2-way classifier on the <cls> representation:

# Use the `<cls>` token (index 0) as input to NSP
# input_shape for NSP: (batch size, `num_hiddens`)
cls_X = encoded_X[:, 0, :]
nsp = NextSentencePred()
nsp_params = nsp.init(jax.random.PRNGKey(0), cls_X)
nsp_Y_hat = nsp.apply(nsp_params, cls_X)
nsp_Y_hat.shape
(2, 2)
nsp_y = jnp.array([0, 1])
nsp_l = optax.softmax_cross_entropy_with_integer_labels(nsp_Y_hat, nsp_y)
nsp_l.shape
(2,)

Putting it together

Encoder + MaskLM head + NSP head, sharing the same backbone.

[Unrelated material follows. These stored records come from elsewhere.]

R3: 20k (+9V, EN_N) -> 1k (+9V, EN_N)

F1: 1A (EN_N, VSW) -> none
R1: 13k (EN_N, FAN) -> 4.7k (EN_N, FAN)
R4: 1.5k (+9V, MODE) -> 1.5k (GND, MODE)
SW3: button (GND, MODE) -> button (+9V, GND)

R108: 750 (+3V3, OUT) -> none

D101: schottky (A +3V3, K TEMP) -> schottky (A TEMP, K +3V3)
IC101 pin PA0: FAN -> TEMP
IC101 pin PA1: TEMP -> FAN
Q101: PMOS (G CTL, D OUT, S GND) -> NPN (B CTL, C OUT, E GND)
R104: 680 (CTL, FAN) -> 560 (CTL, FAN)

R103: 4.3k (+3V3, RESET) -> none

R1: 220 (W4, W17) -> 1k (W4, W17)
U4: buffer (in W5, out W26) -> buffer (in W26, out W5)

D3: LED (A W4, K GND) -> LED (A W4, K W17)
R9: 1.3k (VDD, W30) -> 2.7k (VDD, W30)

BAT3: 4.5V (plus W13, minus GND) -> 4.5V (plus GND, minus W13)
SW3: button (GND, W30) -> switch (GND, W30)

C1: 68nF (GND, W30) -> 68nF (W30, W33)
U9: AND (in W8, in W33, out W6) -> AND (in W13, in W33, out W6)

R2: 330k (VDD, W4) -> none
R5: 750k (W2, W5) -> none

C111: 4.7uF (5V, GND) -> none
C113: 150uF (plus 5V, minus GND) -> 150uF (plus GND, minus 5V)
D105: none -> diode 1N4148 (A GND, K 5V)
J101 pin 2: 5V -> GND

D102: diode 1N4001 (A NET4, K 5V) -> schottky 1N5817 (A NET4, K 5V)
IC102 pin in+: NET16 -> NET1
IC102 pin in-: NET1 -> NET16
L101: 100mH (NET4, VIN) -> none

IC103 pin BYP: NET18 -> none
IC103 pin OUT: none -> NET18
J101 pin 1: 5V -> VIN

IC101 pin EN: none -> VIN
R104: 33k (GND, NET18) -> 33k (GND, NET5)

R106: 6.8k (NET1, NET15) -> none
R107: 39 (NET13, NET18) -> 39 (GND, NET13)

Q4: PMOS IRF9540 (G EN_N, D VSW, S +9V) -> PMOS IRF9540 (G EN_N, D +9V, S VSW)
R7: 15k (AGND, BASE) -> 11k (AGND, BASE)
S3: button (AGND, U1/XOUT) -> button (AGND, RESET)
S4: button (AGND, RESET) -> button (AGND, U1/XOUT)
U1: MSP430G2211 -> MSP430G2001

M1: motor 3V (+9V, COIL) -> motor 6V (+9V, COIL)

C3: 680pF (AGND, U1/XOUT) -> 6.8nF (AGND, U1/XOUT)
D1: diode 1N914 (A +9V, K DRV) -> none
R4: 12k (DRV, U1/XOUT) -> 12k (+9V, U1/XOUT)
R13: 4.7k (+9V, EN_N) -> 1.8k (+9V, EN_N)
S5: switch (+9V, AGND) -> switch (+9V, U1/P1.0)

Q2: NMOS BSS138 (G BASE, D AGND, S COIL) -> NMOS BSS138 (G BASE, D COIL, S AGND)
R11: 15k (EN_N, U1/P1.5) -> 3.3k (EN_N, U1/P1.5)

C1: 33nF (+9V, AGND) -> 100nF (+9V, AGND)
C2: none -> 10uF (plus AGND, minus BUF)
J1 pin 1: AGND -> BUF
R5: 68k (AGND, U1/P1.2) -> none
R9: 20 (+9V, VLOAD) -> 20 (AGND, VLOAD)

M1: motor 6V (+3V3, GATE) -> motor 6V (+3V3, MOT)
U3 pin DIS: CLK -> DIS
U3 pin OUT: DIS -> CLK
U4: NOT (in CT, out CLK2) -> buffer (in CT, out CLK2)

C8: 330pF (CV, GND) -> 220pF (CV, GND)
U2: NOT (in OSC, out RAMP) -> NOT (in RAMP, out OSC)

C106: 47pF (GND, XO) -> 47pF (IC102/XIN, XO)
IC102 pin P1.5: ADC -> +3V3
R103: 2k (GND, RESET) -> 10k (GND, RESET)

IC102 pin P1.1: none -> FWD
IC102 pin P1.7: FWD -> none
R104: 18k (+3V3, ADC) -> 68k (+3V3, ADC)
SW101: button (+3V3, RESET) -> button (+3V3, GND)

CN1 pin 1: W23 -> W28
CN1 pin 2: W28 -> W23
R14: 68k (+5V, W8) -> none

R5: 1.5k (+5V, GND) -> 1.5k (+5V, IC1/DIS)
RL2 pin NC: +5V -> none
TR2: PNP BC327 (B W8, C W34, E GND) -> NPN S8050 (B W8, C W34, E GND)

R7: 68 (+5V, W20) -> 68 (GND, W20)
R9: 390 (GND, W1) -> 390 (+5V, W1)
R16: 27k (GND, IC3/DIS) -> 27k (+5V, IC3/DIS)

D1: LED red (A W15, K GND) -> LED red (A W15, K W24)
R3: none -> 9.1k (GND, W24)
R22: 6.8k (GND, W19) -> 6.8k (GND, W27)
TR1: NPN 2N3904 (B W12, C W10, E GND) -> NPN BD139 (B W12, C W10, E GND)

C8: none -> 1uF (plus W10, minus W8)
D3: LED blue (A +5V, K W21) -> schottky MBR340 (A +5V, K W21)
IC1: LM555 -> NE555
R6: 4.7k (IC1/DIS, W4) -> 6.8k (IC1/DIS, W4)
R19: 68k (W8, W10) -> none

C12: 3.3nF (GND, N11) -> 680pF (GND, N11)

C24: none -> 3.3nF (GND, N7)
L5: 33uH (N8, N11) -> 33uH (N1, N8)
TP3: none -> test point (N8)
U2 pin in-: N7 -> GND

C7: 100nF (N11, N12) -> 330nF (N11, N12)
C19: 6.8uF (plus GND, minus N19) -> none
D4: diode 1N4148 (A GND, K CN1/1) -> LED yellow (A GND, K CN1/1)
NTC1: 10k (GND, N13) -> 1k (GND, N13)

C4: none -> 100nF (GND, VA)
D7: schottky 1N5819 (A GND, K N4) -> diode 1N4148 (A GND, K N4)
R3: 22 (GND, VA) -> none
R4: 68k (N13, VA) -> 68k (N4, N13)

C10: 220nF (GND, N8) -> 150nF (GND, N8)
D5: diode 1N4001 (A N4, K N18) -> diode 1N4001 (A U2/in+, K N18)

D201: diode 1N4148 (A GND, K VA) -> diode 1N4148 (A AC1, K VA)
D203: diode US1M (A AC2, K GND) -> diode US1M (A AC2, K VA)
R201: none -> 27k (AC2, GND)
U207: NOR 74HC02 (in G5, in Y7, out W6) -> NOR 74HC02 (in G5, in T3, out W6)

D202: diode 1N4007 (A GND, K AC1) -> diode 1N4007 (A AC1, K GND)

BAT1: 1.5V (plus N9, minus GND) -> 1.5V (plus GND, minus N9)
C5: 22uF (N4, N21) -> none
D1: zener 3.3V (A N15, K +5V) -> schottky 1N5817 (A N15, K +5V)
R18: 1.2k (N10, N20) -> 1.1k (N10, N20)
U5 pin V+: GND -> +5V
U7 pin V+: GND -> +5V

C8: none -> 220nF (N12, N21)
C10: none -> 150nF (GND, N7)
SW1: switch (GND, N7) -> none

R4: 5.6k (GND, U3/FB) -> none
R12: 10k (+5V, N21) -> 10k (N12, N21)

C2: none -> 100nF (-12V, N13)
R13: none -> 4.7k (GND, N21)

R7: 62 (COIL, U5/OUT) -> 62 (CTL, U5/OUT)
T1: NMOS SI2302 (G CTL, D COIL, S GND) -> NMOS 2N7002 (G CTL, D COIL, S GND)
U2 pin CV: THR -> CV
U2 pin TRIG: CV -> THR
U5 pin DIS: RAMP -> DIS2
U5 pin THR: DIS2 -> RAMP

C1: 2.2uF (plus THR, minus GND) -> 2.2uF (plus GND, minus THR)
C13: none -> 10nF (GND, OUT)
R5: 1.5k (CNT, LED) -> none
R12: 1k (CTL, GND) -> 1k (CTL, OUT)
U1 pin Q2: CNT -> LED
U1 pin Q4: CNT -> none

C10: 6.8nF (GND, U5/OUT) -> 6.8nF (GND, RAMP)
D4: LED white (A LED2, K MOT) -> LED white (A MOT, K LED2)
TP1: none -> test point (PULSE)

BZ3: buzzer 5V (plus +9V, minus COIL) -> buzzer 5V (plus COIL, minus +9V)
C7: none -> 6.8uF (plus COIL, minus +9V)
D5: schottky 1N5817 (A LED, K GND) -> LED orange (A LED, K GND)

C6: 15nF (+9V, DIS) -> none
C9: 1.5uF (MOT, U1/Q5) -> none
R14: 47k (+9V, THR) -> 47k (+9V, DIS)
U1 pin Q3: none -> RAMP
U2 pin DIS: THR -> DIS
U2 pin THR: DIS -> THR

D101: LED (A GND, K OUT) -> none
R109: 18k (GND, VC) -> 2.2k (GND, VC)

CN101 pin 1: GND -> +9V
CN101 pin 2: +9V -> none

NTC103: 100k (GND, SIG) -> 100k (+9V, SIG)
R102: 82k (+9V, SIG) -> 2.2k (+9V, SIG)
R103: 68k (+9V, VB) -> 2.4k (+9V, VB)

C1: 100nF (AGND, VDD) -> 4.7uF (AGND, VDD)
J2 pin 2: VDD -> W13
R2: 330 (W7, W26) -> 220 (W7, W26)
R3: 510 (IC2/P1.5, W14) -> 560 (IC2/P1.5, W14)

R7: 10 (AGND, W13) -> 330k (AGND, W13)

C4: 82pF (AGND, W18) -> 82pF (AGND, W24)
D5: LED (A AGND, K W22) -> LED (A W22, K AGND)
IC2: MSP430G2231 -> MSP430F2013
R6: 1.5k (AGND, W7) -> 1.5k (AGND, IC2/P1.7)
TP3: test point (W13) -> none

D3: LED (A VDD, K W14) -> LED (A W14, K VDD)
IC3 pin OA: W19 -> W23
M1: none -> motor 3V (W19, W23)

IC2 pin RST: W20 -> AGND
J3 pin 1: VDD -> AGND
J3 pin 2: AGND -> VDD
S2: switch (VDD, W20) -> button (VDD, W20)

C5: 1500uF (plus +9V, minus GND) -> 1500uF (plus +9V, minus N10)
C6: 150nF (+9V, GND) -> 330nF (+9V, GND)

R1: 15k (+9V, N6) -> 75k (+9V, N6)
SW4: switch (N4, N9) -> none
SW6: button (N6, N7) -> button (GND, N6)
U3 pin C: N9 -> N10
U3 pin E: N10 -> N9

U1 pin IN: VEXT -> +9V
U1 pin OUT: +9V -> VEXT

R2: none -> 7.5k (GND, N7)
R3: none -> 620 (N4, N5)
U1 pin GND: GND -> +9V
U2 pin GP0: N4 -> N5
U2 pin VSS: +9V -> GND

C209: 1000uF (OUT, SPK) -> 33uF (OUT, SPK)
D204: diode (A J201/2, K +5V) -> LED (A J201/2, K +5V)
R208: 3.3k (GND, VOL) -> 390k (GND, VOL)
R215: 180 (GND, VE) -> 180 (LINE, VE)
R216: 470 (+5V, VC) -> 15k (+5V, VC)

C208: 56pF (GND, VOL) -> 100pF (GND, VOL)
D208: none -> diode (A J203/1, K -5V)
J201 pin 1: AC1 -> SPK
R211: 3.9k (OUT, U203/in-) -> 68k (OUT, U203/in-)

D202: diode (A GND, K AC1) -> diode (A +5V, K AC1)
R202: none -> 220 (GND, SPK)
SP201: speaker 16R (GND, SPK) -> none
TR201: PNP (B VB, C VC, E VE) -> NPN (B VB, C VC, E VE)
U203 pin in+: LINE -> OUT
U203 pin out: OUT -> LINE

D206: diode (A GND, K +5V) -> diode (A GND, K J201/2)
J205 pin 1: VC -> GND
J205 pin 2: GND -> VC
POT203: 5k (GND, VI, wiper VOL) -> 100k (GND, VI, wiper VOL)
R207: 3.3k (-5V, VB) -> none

Pretrain end-to-end on (masked tokens, NSP label) tuples; fine-tune downstream by replacing the heads:

class BERTModel(nn.Module):
    """The BERT model."""
    vocab_size: int
    num_hiddens: int
    ffn_num_hiddens: int
    num_heads: int
    num_blks: int
    dropout: float
    max_len: int = 1000

    def setup(self):
        self.encoder = BERTEncoder(
            self.vocab_size, self.num_hiddens, self.ffn_num_hiddens,
            self.num_heads, self.num_blks, self.dropout,
            max_len=self.max_len)
        self.hidden = nn.Dense(self.num_hiddens)
        self.mlm = MaskLM(self.vocab_size, self.num_hiddens)
        self.nsp = NextSentencePred()

    def __call__(self, tokens, segments, valid_lens=None, pred_positions=None,
                 training=False):
        encoded_X = self.encoder(tokens, segments, valid_lens,
                                 training=training)
        if pred_positions is not None:
            mlm_Y_hat = self.mlm(encoded_X, pred_positions)
        else:
            mlm_Y_hat = None
        # The hidden layer of the MLP classifier for next sentence prediction.
        # 0 is the index of the '<cls>' token
        nsp_Y_hat = self.nsp(
            jnp.tanh(self.hidden(encoded_X[:, 0, :])))
        return encoded_X, mlm_Y_hat, nsp_Y_hat

Recap

  • BERT = bidirectional Transformer encoder, pretrained with masked LM + next-sentence prediction.
  • Three additive embeddings (token, segment, position) — the “BERT input” recipe.
  • Pretrain once on a huge corpus, fine-tune the head on any classification / tagging / QA task.
  • Successors: RoBERTa (drop NSP, more data), ELECTRA (replaced-token detection), DeBERTa (disentangled attention). All variations on the same template.